Most of the currently available lithium in the global market comes from spodumene deposits that are prevalent in Western Australia.

"I do see some parallels between Western Australia selling spodumene to China and selling iron ore to China," Howard Klein of RK Equity said. "There is some risk. However the iron ore boom that lasted ten years, ended up busting because you had very credible suppliers bringing on huge amounts of volume. You cannot have oversupply without over investment. You had overinvestment with iron ore but you are not seeing that with lithium."

The nascent electric vehicle market has made it difficult for firms to find significant liquidity in futures market for products like lithium. Panelists believed this was one headwind holding back investment into more lithium projects.

"Right now there is no effective way to hedge," Mustafa Hafeez, director of Deutsche Bank Securities said of lithium investment. "Who is going to finance it?"

There is also the drastic pricing difference. S&P Global Platts assessed lithium carbonate and lithium hydroxide at $14,500/mt and $18,000/mt, respectively, both on a CIF North Asia basis. On Wednesday, Platts 62% Fe CFR North China IODEX was $74.25/dry mt.

"Lithium is a special product," David Deak, Ph.D., an independent lithium expert said. "Lithium hydroxide, you cannot treat as a commodity. It does not have a shelf life. It is not iron ore."

Patrick Schaufuss, associate partner of McKinsey & Company, estimated that by 2028, Asia would have more than 60% of electric vehicle battery manufacturing capacity, mostly driven by China.

"China is the driver, just as they were with iron ore," Jerko Zuvela, managing director of Argosy Minerals, said while noting that unlike how China had to import high-quality iron ore from independent miners, the country has already invested around the world via acquisitions and joint ventures to capture some lithium supply.

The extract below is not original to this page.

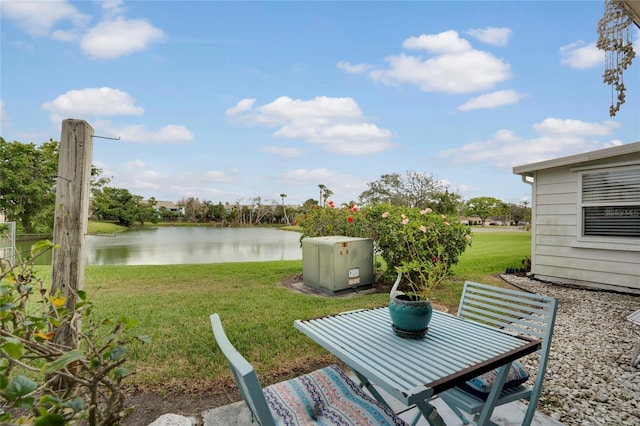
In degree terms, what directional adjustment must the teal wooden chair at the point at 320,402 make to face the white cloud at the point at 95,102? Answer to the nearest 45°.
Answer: approximately 90° to its left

Aside from a possible lithium oversupply, another question that China faces is over its some ability to ship locally-produced electric vehicles around the world as it has done with steel if it manages to ramp up its imports of lithium to produce batteries for those vehicles.

"Just because the Chinese may build very good electric cars, I don't think that means they will conquer the US market in a few years," Schaufuss said.